Task directions:
Each record below is to be retyped exactly, with its pictures omitted.

Record excerpts:
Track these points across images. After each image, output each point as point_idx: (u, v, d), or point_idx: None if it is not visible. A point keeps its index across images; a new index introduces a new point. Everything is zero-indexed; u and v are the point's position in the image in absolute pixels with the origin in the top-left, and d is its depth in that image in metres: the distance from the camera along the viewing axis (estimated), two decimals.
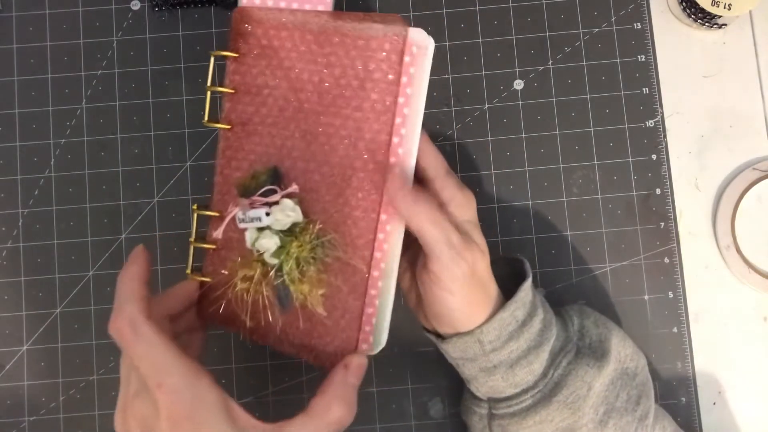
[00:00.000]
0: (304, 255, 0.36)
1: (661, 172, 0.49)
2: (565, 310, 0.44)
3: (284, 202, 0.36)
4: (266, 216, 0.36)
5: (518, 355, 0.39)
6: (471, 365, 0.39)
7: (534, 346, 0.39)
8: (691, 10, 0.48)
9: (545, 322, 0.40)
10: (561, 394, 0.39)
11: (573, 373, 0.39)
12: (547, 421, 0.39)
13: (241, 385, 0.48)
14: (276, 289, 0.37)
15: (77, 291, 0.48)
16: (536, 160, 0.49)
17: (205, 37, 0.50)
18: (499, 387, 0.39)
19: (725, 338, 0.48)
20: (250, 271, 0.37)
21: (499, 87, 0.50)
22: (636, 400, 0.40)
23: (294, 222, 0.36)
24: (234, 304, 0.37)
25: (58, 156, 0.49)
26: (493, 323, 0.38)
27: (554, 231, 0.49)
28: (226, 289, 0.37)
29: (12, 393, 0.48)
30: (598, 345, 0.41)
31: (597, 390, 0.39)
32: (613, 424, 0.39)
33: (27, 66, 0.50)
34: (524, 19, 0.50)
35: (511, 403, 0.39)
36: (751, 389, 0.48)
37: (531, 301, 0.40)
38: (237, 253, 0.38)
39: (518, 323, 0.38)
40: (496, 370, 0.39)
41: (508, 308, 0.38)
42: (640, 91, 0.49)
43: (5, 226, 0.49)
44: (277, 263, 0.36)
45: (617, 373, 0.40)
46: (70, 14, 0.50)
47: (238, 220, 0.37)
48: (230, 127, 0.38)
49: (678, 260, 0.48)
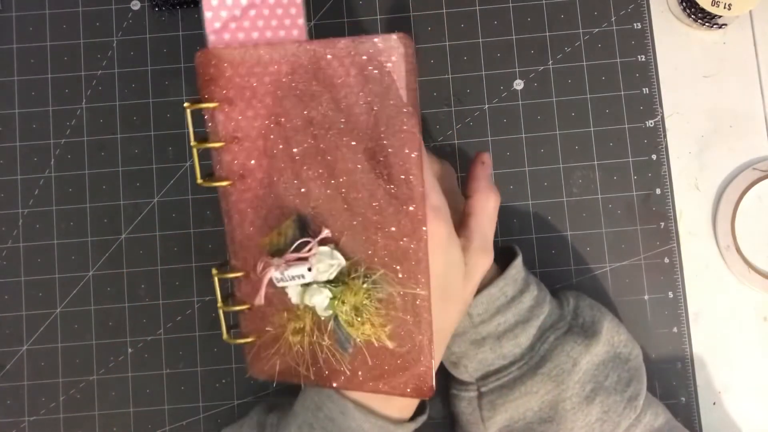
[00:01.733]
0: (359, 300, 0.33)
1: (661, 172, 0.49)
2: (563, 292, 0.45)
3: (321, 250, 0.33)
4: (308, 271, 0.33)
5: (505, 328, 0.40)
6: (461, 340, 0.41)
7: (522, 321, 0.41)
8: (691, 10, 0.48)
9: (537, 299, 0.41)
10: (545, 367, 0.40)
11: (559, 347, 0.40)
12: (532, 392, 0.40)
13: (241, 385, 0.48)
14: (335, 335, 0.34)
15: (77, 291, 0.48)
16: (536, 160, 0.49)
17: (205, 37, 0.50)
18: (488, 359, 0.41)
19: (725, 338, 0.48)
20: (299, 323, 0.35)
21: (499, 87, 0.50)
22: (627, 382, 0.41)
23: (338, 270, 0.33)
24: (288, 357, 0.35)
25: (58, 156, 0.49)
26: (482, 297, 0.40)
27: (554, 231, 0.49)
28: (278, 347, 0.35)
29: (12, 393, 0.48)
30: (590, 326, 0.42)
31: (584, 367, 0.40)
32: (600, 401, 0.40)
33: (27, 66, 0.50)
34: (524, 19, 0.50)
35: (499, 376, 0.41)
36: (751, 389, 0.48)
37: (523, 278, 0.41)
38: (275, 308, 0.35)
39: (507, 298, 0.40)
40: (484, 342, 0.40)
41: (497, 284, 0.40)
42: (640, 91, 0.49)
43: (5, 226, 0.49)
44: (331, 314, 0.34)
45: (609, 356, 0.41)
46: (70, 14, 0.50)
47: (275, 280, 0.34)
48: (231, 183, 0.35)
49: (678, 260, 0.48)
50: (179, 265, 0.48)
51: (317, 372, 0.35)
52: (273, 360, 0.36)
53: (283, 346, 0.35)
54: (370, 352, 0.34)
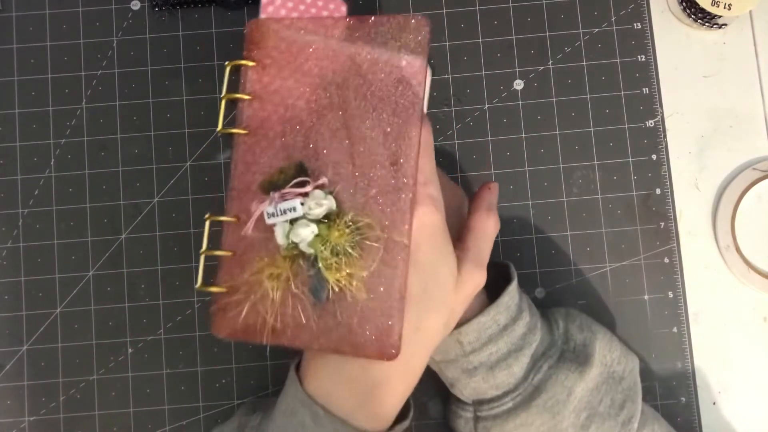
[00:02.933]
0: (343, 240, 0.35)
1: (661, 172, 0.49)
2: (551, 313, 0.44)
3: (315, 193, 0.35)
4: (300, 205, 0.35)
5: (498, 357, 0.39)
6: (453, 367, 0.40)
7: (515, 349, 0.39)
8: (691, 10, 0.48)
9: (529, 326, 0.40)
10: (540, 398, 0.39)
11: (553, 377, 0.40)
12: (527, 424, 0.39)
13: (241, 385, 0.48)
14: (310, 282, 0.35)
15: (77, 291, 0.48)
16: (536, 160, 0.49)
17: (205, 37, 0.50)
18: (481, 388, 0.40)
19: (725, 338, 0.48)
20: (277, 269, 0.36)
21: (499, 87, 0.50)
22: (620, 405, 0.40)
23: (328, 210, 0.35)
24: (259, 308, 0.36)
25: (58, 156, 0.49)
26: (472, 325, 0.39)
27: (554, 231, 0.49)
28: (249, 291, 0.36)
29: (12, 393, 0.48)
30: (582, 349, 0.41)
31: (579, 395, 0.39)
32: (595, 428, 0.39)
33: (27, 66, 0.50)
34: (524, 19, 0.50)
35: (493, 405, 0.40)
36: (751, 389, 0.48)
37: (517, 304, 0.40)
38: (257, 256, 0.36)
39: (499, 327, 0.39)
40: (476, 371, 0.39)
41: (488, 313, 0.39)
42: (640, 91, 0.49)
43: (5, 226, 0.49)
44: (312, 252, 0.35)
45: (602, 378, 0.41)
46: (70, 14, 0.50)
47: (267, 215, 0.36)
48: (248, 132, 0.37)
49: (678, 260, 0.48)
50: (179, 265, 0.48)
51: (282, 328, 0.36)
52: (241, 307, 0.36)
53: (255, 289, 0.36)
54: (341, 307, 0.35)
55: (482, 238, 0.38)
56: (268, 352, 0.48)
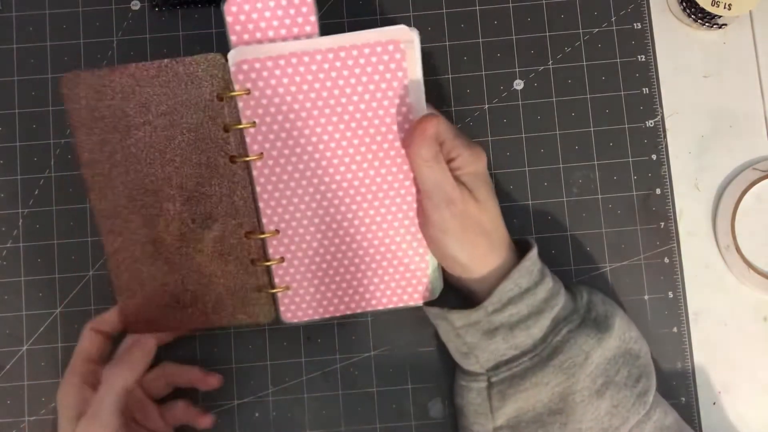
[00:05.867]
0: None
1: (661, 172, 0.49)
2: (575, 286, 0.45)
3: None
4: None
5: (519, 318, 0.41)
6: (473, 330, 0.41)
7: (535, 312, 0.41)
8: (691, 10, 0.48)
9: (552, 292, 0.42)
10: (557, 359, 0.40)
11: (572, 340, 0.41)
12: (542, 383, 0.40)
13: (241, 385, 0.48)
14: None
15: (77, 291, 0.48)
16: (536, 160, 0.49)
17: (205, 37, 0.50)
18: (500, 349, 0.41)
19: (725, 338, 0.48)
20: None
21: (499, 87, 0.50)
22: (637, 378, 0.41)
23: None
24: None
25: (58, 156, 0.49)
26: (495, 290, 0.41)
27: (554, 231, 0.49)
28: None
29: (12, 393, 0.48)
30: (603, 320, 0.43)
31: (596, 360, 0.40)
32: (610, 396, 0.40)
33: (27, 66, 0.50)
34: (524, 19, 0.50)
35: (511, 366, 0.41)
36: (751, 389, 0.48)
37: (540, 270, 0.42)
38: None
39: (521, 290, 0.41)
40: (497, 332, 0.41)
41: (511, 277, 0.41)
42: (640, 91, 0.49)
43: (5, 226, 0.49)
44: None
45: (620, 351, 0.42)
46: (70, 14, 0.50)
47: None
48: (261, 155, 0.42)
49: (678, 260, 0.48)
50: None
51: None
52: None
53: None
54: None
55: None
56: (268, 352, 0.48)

Task solution:
Track these points across images. After each image, output each point as point_idx: (u, v, d), or point_idx: None if it is not visible. A point keeps its index across images; a new index introduces a new point. Everything is zero-indexed; u and v are the point's position in the image in absolute pixels with the origin in the top-left, and d is its depth in that image in metres: the distance from the camera along the viewing axis (estimated), two decimals.
[00:00.000]
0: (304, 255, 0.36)
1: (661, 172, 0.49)
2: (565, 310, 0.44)
3: (284, 202, 0.36)
4: (266, 216, 0.36)
5: (518, 355, 0.39)
6: (471, 365, 0.39)
7: (534, 346, 0.39)
8: (691, 10, 0.48)
9: (545, 322, 0.40)
10: (561, 394, 0.39)
11: (573, 373, 0.39)
12: (547, 421, 0.39)
13: (241, 385, 0.48)
14: (276, 289, 0.37)
15: (77, 291, 0.48)
16: (536, 160, 0.49)
17: (205, 37, 0.50)
18: (499, 387, 0.39)
19: (725, 338, 0.48)
20: (250, 271, 0.37)
21: (499, 87, 0.50)
22: (636, 400, 0.40)
23: (294, 222, 0.36)
24: (234, 304, 0.37)
25: (58, 156, 0.49)
26: (493, 323, 0.38)
27: (554, 231, 0.49)
28: (226, 289, 0.37)
29: (12, 393, 0.48)
30: (598, 345, 0.41)
31: (597, 390, 0.39)
32: (613, 424, 0.39)
33: (27, 66, 0.50)
34: (524, 19, 0.50)
35: (511, 403, 0.39)
36: (751, 389, 0.48)
37: (531, 301, 0.40)
38: (237, 253, 0.38)
39: (518, 323, 0.38)
40: (496, 370, 0.39)
41: (508, 308, 0.38)
42: (640, 91, 0.49)
43: (5, 226, 0.49)
44: (277, 263, 0.36)
45: (617, 373, 0.40)
46: (70, 14, 0.50)
47: (238, 220, 0.37)
48: (230, 127, 0.38)
49: (678, 260, 0.48)
[00:01.733]
0: (359, 300, 0.33)
1: (661, 172, 0.49)
2: (563, 292, 0.45)
3: (321, 250, 0.33)
4: (308, 271, 0.33)
5: (505, 328, 0.40)
6: (461, 340, 0.41)
7: (522, 321, 0.41)
8: (691, 10, 0.48)
9: (537, 299, 0.41)
10: (545, 367, 0.40)
11: (559, 347, 0.40)
12: (532, 392, 0.40)
13: (241, 385, 0.48)
14: (335, 335, 0.34)
15: (77, 291, 0.48)
16: (536, 160, 0.49)
17: (205, 37, 0.50)
18: (488, 359, 0.41)
19: (725, 338, 0.48)
20: (299, 323, 0.35)
21: (499, 87, 0.50)
22: (627, 382, 0.41)
23: (338, 270, 0.33)
24: (288, 357, 0.35)
25: (58, 156, 0.49)
26: (482, 297, 0.40)
27: (554, 231, 0.49)
28: (278, 347, 0.35)
29: (12, 393, 0.48)
30: (590, 326, 0.42)
31: (584, 367, 0.40)
32: (600, 401, 0.40)
33: (27, 66, 0.50)
34: (524, 19, 0.50)
35: (499, 376, 0.41)
36: (751, 389, 0.48)
37: (523, 278, 0.41)
38: (275, 308, 0.35)
39: (507, 298, 0.40)
40: (484, 342, 0.40)
41: (497, 284, 0.40)
42: (640, 91, 0.49)
43: (5, 226, 0.49)
44: (331, 314, 0.34)
45: (609, 356, 0.41)
46: (70, 14, 0.50)
47: (275, 280, 0.34)
48: (231, 183, 0.35)
49: (678, 260, 0.48)
50: (179, 265, 0.48)
51: (317, 372, 0.35)
52: (273, 360, 0.36)
53: (283, 346, 0.35)
54: (370, 352, 0.34)
[00:02.933]
0: (343, 240, 0.35)
1: (661, 172, 0.49)
2: (551, 313, 0.44)
3: (315, 193, 0.35)
4: (300, 205, 0.35)
5: (498, 357, 0.39)
6: (453, 367, 0.40)
7: (515, 349, 0.39)
8: (691, 10, 0.48)
9: (529, 326, 0.40)
10: (540, 398, 0.39)
11: (553, 377, 0.40)
12: (527, 424, 0.39)
13: (241, 385, 0.48)
14: (310, 282, 0.35)
15: (77, 291, 0.48)
16: (536, 160, 0.49)
17: (205, 37, 0.50)
18: (481, 388, 0.40)
19: (725, 338, 0.48)
20: (277, 269, 0.36)
21: (499, 87, 0.50)
22: (620, 405, 0.40)
23: (328, 210, 0.35)
24: (259, 308, 0.36)
25: (58, 156, 0.49)
26: (472, 325, 0.39)
27: (554, 231, 0.49)
28: (249, 291, 0.36)
29: (12, 393, 0.48)
30: (582, 349, 0.41)
31: (579, 395, 0.39)
32: (595, 428, 0.39)
33: (27, 66, 0.50)
34: (524, 19, 0.50)
35: (493, 405, 0.40)
36: (751, 389, 0.48)
37: (517, 304, 0.40)
38: (257, 256, 0.36)
39: (499, 327, 0.39)
40: (476, 371, 0.39)
41: (488, 313, 0.39)
42: (640, 91, 0.49)
43: (5, 226, 0.49)
44: (312, 252, 0.35)
45: (602, 378, 0.41)
46: (70, 14, 0.50)
47: (267, 215, 0.36)
48: (248, 132, 0.37)
49: (678, 260, 0.48)
50: (179, 265, 0.48)
51: (282, 328, 0.36)
52: (241, 307, 0.36)
53: (255, 289, 0.36)
54: (341, 307, 0.35)
55: (482, 238, 0.38)
56: (268, 352, 0.48)
[00:05.867]
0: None
1: (661, 172, 0.49)
2: (575, 286, 0.45)
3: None
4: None
5: (519, 318, 0.41)
6: (473, 330, 0.41)
7: (535, 312, 0.41)
8: (691, 10, 0.48)
9: (552, 292, 0.42)
10: (557, 359, 0.40)
11: (572, 340, 0.41)
12: (542, 383, 0.40)
13: (241, 385, 0.48)
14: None
15: (77, 291, 0.48)
16: (536, 160, 0.49)
17: (205, 37, 0.50)
18: (500, 349, 0.41)
19: (725, 338, 0.48)
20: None
21: (499, 87, 0.50)
22: (637, 378, 0.41)
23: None
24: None
25: (58, 156, 0.49)
26: (495, 290, 0.41)
27: (554, 231, 0.49)
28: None
29: (12, 393, 0.48)
30: (603, 320, 0.43)
31: (596, 360, 0.40)
32: (610, 396, 0.40)
33: (27, 66, 0.50)
34: (524, 19, 0.50)
35: (511, 366, 0.41)
36: (751, 389, 0.48)
37: (540, 270, 0.42)
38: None
39: (521, 290, 0.41)
40: (497, 332, 0.41)
41: (511, 277, 0.41)
42: (640, 91, 0.49)
43: (5, 226, 0.49)
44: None
45: (620, 351, 0.42)
46: (70, 14, 0.50)
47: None
48: (261, 155, 0.42)
49: (678, 260, 0.48)
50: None
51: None
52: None
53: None
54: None
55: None
56: (268, 352, 0.48)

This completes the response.